- _Exercise data_
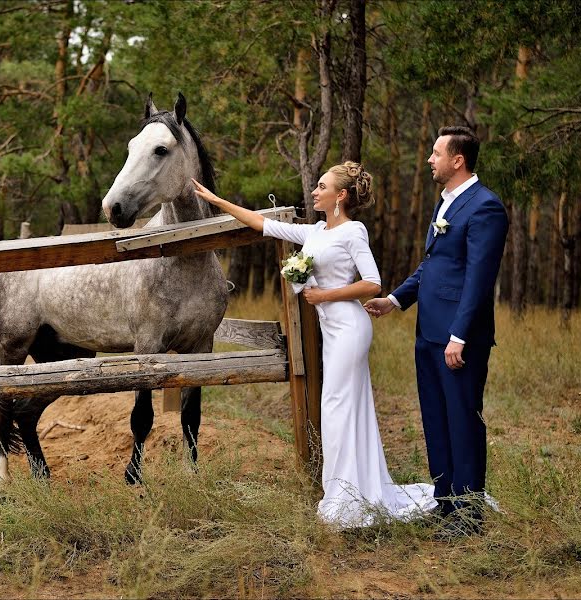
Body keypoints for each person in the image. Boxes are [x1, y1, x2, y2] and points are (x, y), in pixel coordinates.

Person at [192, 162, 438, 529]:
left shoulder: (354, 231)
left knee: (337, 409)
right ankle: (351, 489)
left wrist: (324, 294)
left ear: (340, 195)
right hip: (333, 330)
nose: (314, 191)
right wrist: (216, 200)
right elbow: (263, 224)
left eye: (322, 186)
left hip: (350, 329)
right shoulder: (316, 231)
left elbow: (373, 283)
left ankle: (343, 498)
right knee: (341, 408)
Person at [365, 126, 508, 536]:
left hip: (457, 339)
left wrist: (459, 335)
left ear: (457, 160)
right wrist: (395, 300)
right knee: (436, 418)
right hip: (428, 333)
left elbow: (479, 279)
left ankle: (468, 514)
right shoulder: (446, 203)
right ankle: (445, 502)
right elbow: (433, 266)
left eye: (436, 152)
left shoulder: (485, 207)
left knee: (463, 420)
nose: (430, 159)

- _Directions_
Exactly reproduce the lines beginning with the one that contains "left hip: (350, 329)" and ending with the last line of the material, both included. Leave out everything else.

- _Answer box_
left hip: (350, 329)
right shoulder: (316, 231)
left elbow: (373, 283)
left ankle: (343, 498)
right knee: (341, 408)
Person at [365, 126, 508, 536]:
left hip: (457, 339)
left wrist: (459, 335)
left ear: (457, 160)
right wrist: (395, 300)
right knee: (436, 418)
right hip: (428, 333)
left elbow: (479, 279)
left ankle: (468, 514)
right shoulder: (446, 203)
right ankle: (445, 502)
right elbow: (433, 266)
left eye: (436, 152)
left shoulder: (485, 207)
left knee: (463, 420)
nose: (430, 159)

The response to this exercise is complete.